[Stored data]
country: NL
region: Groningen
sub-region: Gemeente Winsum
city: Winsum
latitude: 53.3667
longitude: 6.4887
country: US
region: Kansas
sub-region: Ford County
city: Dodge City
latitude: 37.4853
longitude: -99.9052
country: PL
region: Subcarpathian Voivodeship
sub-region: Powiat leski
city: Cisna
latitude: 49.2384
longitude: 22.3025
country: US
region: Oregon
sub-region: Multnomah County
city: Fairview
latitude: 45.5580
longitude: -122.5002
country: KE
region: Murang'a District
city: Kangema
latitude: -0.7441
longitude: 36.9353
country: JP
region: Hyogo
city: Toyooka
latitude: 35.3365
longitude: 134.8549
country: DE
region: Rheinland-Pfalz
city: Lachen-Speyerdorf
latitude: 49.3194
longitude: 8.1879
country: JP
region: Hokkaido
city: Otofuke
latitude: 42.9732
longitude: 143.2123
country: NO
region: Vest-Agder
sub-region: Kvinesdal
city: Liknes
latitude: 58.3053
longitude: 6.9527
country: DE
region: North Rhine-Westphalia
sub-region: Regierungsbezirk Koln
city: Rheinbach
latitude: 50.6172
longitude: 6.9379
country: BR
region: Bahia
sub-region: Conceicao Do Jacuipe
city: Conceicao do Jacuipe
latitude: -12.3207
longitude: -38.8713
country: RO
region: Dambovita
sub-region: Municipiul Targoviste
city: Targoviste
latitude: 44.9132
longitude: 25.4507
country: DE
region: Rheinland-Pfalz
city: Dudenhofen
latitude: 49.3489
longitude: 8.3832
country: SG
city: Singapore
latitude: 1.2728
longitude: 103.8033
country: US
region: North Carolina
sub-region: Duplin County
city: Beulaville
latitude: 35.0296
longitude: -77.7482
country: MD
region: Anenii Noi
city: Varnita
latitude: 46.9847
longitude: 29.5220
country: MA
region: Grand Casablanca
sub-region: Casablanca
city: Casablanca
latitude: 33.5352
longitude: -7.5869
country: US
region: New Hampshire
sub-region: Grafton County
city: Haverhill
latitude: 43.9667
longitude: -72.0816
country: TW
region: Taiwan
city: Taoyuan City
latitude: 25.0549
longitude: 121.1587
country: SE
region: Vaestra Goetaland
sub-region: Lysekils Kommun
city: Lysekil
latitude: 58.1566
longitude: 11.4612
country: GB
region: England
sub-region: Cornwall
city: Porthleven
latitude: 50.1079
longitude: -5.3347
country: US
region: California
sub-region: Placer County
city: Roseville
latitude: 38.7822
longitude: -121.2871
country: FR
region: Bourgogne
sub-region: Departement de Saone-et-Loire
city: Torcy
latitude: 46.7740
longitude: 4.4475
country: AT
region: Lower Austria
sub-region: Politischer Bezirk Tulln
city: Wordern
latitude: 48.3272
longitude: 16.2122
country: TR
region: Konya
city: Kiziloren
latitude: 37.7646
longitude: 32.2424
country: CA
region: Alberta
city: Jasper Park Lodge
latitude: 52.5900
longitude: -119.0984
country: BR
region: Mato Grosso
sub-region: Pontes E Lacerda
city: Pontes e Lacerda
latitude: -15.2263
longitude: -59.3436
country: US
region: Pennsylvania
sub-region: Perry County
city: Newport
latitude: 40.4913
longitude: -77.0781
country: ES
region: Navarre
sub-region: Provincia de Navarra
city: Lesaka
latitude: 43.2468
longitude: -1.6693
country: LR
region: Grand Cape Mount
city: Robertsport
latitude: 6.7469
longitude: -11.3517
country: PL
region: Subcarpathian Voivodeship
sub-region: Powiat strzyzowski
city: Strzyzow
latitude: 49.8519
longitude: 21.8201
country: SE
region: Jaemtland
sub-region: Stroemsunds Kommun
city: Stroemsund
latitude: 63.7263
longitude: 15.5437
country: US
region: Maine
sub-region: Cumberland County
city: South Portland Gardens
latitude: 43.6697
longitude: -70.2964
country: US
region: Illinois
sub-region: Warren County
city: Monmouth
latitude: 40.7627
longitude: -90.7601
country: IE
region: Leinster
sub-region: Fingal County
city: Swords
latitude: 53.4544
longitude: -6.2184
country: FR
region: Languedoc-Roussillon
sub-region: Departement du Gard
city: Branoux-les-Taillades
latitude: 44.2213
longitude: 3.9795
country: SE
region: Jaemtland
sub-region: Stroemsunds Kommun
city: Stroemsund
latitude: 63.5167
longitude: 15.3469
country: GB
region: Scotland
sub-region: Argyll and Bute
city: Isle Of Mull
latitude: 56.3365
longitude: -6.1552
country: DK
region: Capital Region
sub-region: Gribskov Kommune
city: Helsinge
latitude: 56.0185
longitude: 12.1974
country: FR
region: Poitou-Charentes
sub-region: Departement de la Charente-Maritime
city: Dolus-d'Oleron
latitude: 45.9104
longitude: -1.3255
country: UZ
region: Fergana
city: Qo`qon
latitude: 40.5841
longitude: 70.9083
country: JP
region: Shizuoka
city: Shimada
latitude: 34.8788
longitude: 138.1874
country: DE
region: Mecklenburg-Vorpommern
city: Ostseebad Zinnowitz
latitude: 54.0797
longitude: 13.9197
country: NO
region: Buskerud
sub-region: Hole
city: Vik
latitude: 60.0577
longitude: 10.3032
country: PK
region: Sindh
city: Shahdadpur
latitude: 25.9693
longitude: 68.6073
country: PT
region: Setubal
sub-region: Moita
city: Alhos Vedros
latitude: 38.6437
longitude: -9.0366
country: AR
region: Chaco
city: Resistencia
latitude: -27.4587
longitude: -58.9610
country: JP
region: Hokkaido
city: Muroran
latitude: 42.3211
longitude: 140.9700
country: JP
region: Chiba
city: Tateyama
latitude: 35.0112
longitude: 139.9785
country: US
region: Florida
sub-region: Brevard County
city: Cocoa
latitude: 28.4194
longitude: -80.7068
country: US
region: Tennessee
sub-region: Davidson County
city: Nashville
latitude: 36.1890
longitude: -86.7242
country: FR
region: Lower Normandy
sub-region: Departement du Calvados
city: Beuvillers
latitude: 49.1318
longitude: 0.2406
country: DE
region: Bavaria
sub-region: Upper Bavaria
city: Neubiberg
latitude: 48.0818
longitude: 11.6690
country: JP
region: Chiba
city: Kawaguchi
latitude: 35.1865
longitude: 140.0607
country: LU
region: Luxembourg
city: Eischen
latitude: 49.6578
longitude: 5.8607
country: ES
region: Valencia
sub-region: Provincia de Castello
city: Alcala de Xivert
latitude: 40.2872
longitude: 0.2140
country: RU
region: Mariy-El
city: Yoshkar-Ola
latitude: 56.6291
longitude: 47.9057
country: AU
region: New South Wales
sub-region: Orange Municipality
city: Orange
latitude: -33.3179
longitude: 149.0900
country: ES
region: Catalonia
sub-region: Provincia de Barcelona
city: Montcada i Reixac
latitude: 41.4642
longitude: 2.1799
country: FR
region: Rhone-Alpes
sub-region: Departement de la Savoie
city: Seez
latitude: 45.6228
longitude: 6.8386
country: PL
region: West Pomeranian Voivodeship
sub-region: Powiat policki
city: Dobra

## [WORK INSTRUCTIONS]
Write out all the rows again, switching "latitude" to "lat" everywhere and leaving everything else as it is.

## [FULL SOLUTION]
country: NL
region: Groningen
sub-region: Gemeente Winsum
city: Winsum
lat: 53.3667
longitude: 6.4887
country: US
region: Kansas
sub-region: Ford County
city: Dodge City
lat: 37.4853
longitude: -99.9052
country: PL
region: Subcarpathian Voivodeship
sub-region: Powiat leski
city: Cisna
lat: 49.2384
longitude: 22.3025
country: US
region: Oregon
sub-region: Multnomah County
city: Fairview
lat: 45.5580
longitude: -122.5002
country: KE
region: Murang'a District
city: Kangema
lat: -0.7441
longitude: 36.9353
country: JP
region: Hyogo
city: Toyooka
lat: 35.3365
longitude: 134.8549
country: DE
region: Rheinland-Pfalz
city: Lachen-Speyerdorf
lat: 49.3194
longitude: 8.1879
country: JP
region: Hokkaido
city: Otofuke
lat: 42.9732
longitude: 143.2123
country: NO
region: Vest-Agder
sub-region: Kvinesdal
city: Liknes
lat: 58.3053
longitude: 6.9527
country: DE
region: North Rhine-Westphalia
sub-region: Regierungsbezirk Koln
city: Rheinbach
lat: 50.6172
longitude: 6.9379
country: BR
region: Bahia
sub-region: Conceicao Do Jacuipe
city: Conceicao do Jacuipe
lat: -12.3207
longitude: -38.8713
country: RO
region: Dambovita
sub-region: Municipiul Targoviste
city: Targoviste
lat: 44.9132
longitude: 25.4507
country: DE
region: Rheinland-Pfalz
city: Dudenhofen
lat: 49.3489
longitude: 8.3832
country: SG
city: Singapore
lat: 1.2728
longitude: 103.8033
country: US
region: North Carolina
sub-region: Duplin County
city: Beulaville
lat: 35.0296
longitude: -77.7482
country: MD
region: Anenii Noi
city: Varnita
lat: 46.9847
longitude: 29.5220
country: MA
region: Grand Casablanca
sub-region: Casablanca
city: Casablanca
lat: 33.5352
longitude: -7.5869
country: US
region: New Hampshire
sub-region: Grafton County
city: Haverhill
lat: 43.9667
longitude: -72.0816
country: TW
region: Taiwan
city: Taoyuan City
lat: 25.0549
longitude: 121.1587
country: SE
region: Vaestra Goetaland
sub-region: Lysekils Kommun
city: Lysekil
lat: 58.1566
longitude: 11.4612
country: GB
region: England
sub-region: Cornwall
city: Porthleven
lat: 50.1079
longitude: -5.3347
country: US
region: California
sub-region: Placer County
city: Roseville
lat: 38.7822
longitude: -121.2871
country: FR
region: Bourgogne
sub-region: Departement de Saone-et-Loire
city: Torcy
lat: 46.7740
longitude: 4.4475
country: AT
region: Lower Austria
sub-region: Politischer Bezirk Tulln
city: Wordern
lat: 48.3272
longitude: 16.2122
country: TR
region: Konya
city: Kiziloren
lat: 37.7646
longitude: 32.2424
country: CA
region: Alberta
city: Jasper Park Lodge
lat: 52.5900
longitude: -119.0984
country: BR
region: Mato Grosso
sub-region: Pontes E Lacerda
city: Pontes e Lacerda
lat: -15.2263
longitude: -59.3436
country: US
region: Pennsylvania
sub-region: Perry County
city: Newport
lat: 40.4913
longitude: -77.0781
country: ES
region: Navarre
sub-region: Provincia de Navarra
city: Lesaka
lat: 43.2468
longitude: -1.6693
country: LR
region: Grand Cape Mount
city: Robertsport
lat: 6.7469
longitude: -11.3517
country: PL
region: Subcarpathian Voivodeship
sub-region: Powiat strzyzowski
city: Strzyzow
lat: 49.8519
longitude: 21.8201
country: SE
region: Jaemtland
sub-region: Stroemsunds Kommun
city: Stroemsund
lat: 63.7263
longitude: 15.5437
country: US
region: Maine
sub-region: Cumberland County
city: South Portland Gardens
lat: 43.6697
longitude: -70.2964
country: US
region: Illinois
sub-region: Warren County
city: Monmouth
lat: 40.7627
longitude: -90.7601
country: IE
region: Leinster
sub-region: Fingal County
city: Swords
lat: 53.4544
longitude: -6.2184
country: FR
region: Languedoc-Roussillon
sub-region: Departement du Gard
city: Branoux-les-Taillades
lat: 44.2213
longitude: 3.9795
country: SE
region: Jaemtland
sub-region: Stroemsunds Kommun
city: Stroemsund
lat: 63.5167
longitude: 15.3469
country: GB
region: Scotland
sub-region: Argyll and Bute
city: Isle Of Mull
lat: 56.3365
longitude: -6.1552
country: DK
region: Capital Region
sub-region: Gribskov Kommune
city: Helsinge
lat: 56.0185
longitude: 12.1974
country: FR
region: Poitou-Charentes
sub-region: Departement de la Charente-Maritime
city: Dolus-d'Oleron
lat: 45.9104
longitude: -1.3255
country: UZ
region: Fergana
city: Qo`qon
lat: 40.5841
longitude: 70.9083
country: JP
region: Shizuoka
city: Shimada
lat: 34.8788
longitude: 138.1874
country: DE
region: Mecklenburg-Vorpommern
city: Ostseebad Zinnowitz
lat: 54.0797
longitude: 13.9197
country: NO
region: Buskerud
sub-region: Hole
city: Vik
lat: 60.0577
longitude: 10.3032
country: PK
region: Sindh
city: Shahdadpur
lat: 25.9693
longitude: 68.6073
country: PT
region: Setubal
sub-region: Moita
city: Alhos Vedros
lat: 38.6437
longitude: -9.0366
country: AR
region: Chaco
city: Resistencia
lat: -27.4587
longitude: -58.9610
country: JP
region: Hokkaido
city: Muroran
lat: 42.3211
longitude: 140.9700
country: JP
region: Chiba
city: Tateyama
lat: 35.0112
longitude: 139.9785
country: US
region: Florida
sub-region: Brevard County
city: Cocoa
lat: 28.4194
longitude: -80.7068
country: US
region: Tennessee
sub-region: Davidson County
city: Nashville
lat: 36.1890
longitude: -86.7242
country: FR
region: Lower Normandy
sub-region: Departement du Calvados
city: Beuvillers
lat: 49.1318
longitude: 0.2406
country: DE
region: Bavaria
sub-region: Upper Bavaria
city: Neubiberg
lat: 48.0818
longitude: 11.6690
country: JP
region: Chiba
city: Kawaguchi
lat: 35.1865
longitude: 140.0607
country: LU
region: Luxembourg
city: Eischen
lat: 49.6578
longitude: 5.8607
country: ES
region: Valencia
sub-region: Provincia de Castello
city: Alcala de Xivert
lat: 40.2872
longitude: 0.2140
country: RU
region: Mariy-El
city: Yoshkar-Ola
lat: 56.6291
longitude: 47.9057
country: AU
region: New South Wales
sub-region: Orange Municipality
city: Orange
lat: -33.3179
longitude: 149.0900
country: ES
region: Catalonia
sub-region: Provincia de Barcelona
city: Montcada i Reixac
lat: 41.4642
longitude: 2.1799
country: FR
region: Rhone-Alpes
sub-region: Departement de la Savoie
city: Seez
lat: 45.6228
longitude: 6.8386
country: PL
region: West Pomeranian Voivodeship
sub-region: Powiat policki
city: Dobra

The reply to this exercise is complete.